This section is from the book "Surgical Anatomy", by John A. C. MacEwen. Also available from Amazon: Surgical Anatomy.
The Small Intestine between the duodenum and caput caecum is on an average about 22 feet long, and is divided into two portions-jejunum and ileum-the first being about 8 feet, and the latter 14 feet, in length. There is no definite point of junction between the two, the transition being gradual. The jejunum is about 1¼ inches in diameter, and the ileum 1 inch, but muscular contraction may render the bowel very narrow, while gaseous distension may render it very wide. The jejunum is about ¼ inch wider, thicker walled, heavier, and more vascular than the ileum. With regard to the arrangement of the bowel in the abdominal cavity, as a rule the coils on the left side of the spine and high up are jejunum, while these in the pelvis and right iliac fossa are ileum. In the region of the pubes may frequently be found that portion of bowel with the longest mesentery (about the jejuno-ileal junction), and also the lower portion of the ileum.
It is often of importance in abdominal operations to determine roughly to what portion of the intestinal tract a loop which has been picked up belongs. It is not easy to do this, but some guiding points may be mentioned. The valvules conniventes, or transverse folds of mucous membrane, are most marked in the upper portón of the jejunum ; are fewer beyond that point ; and absent, or almost so, beyond the middle of the ileum. These may be seen by transmitted light, if the bowel be fairly translucent. The Peyer's patches, which are oblong collections of lymphoid tissue, about 1 inch long and ½ inch broad, situated opposite the mesenteric attachment, and numbering between twenty and thirty in all, are larger and more numerous in the ileum than in the jejunum. Further, the vessels supplying the lower ileum form one or even two sets of arches in the mesentery, prior to running into the bowel, and the mesentery becomes progressively more fat-laden toward the lower end, sometimes so much so as to obscure the vascular arches.

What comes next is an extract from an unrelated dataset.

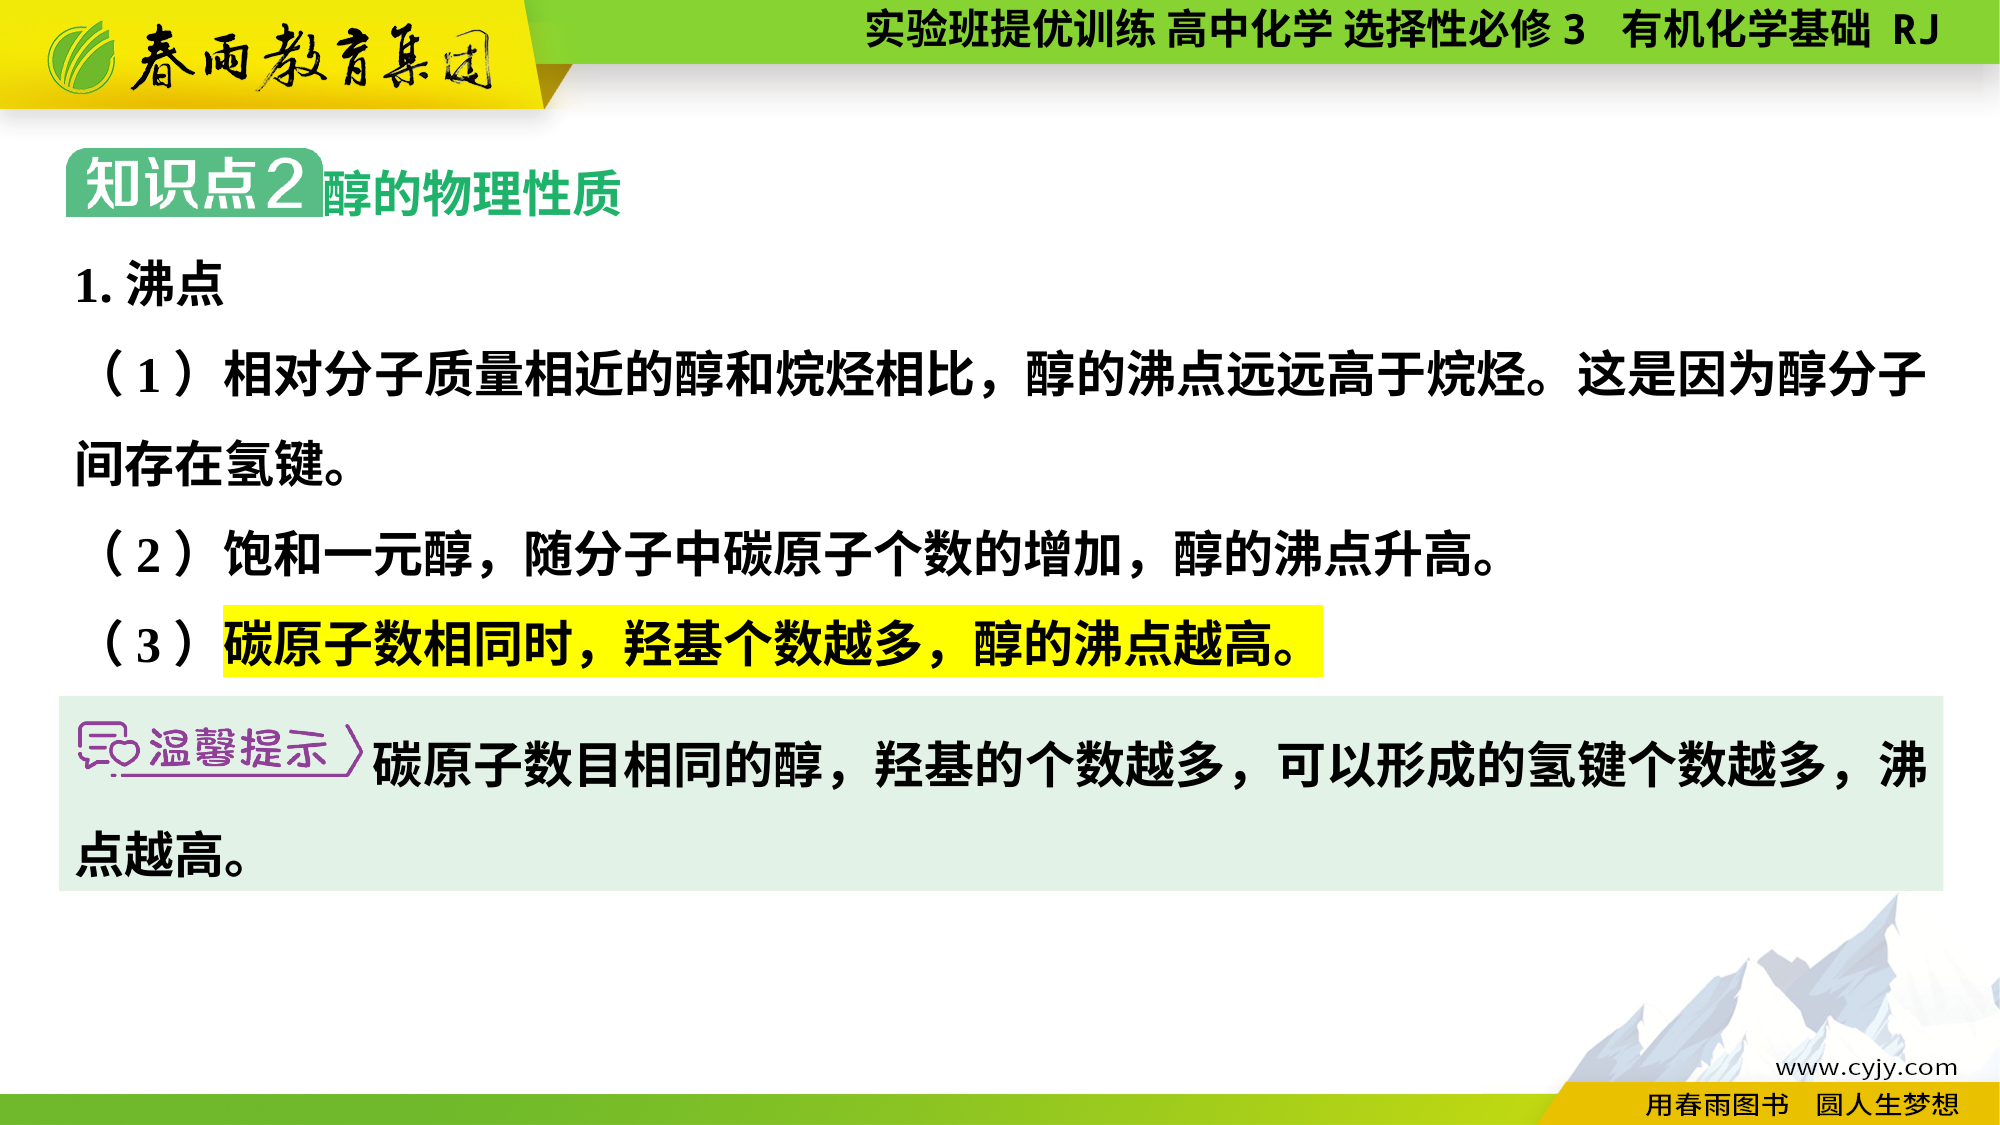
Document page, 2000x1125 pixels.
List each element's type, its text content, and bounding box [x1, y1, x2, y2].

text_box 碳原子数目相同的醇，羟基的个数越多，可以形成的氢键个数越多，沸点越高。 [59, 695, 1944, 891]
list 醇的物理性质 1.沸点 （1）相对分子质量相近的醇和烷烃相比，醇的沸点远远高于烷烃。这是因为醇分子间存在氢键。 （2）饱和一元醇，随分子中碳原子个数的增加，醇的沸点升高。 （3）碳原子数相同时，羟基个数越多，醇的沸点越高。 [59, 125, 1944, 675]
picture [0, 0, 2000, 1125]
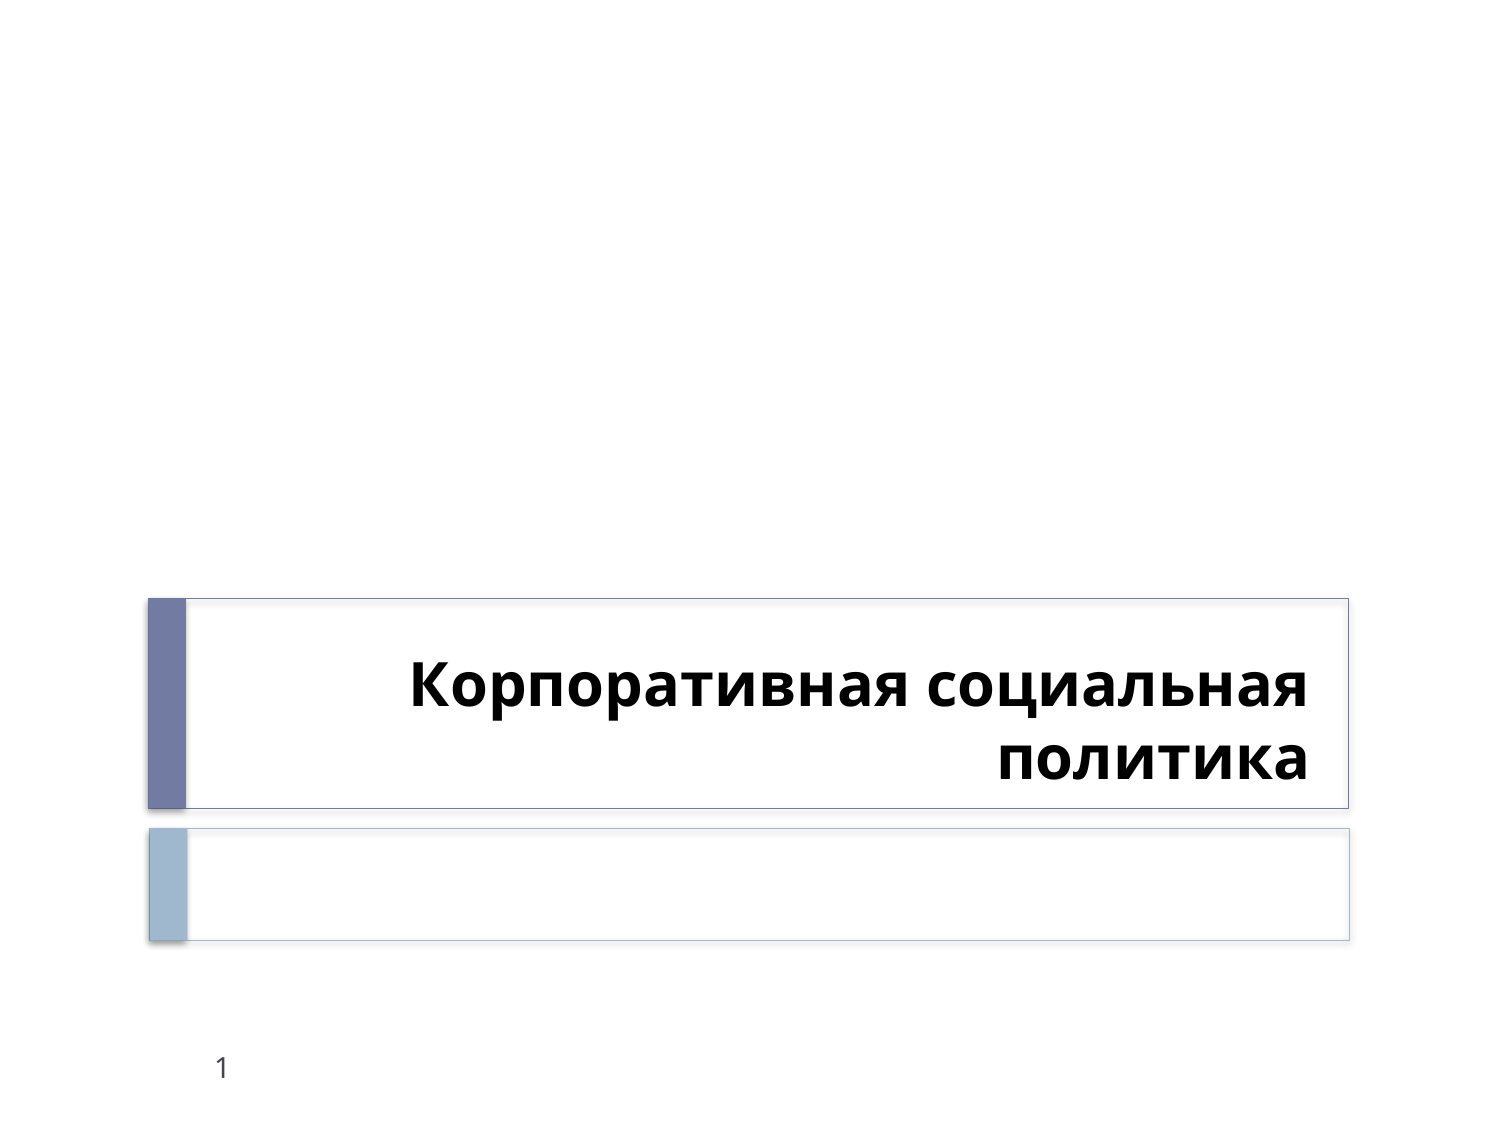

Peyer's patches are favourite sites for both tubercle and typhoid bacilli to settle in and cause ulceration. The former rarely perforate the serous coat, but do not respect the anatomical margins of the patch, tending to extend circularly round the lumen of the gut, and hence, in healing, to cause stricture. The latter are prone to perforation, remain localized to the patch, and heal generally with a flat cicatrix, stricture being an uncommon sequela.
Lieberkilhn s glands occur throughout the entire intestinal tract, and are a frequent starting-point both for adenoma and carcinoma of the intestine. Where it is necessary from gangrene or malignant growth to remove a portion of bowel (enterectomy), care should be taken to allow healthy mesentery to project beyond the cut end of the bowel on either side, and, further, to cut the bowel obliquely, removing more of the side opposite the mesenteric attachment, the object of these precautions being to secure sufficient blood-supply. In suturing (enterorraphy) care is taken to apply serous surfaces to one another, as these unite readily. The position where delay in healing generally occurs is at the mesenteric attachment, where, owing to divergence of the two layers of the mesentery (5/16 inch), there is no serous coat. As a rule, if more than a third of the total length of the intestine be removed, the patient's nutrition suffers. It may be necessary to open a piece of bowel (enterotomy) to remove an impacted body, or to short circuit a piece involved in a tumour.
Wounds of the small intestine are generally more serious the nearer the stomach they occur. Where the wound is small, particularly if punctured, no harm will probably result. Thus the bowel has been frequently punctured for tympanites without untoward consequences, and, even when the wound is a little larger, the mucous membrane generally protrudes into and fills up the wound. This protrusion of mucous membrane, together with muscular contraction, may prevent extrusion of material even in small incised wounds. As a rule, longitudinal wounds gape more than do transverse, the circular layer being the stronger. Transverse wounds gape most when situated opposite to the mesenteric attachment, and jejunal wounds generally gape more than those of the ileum.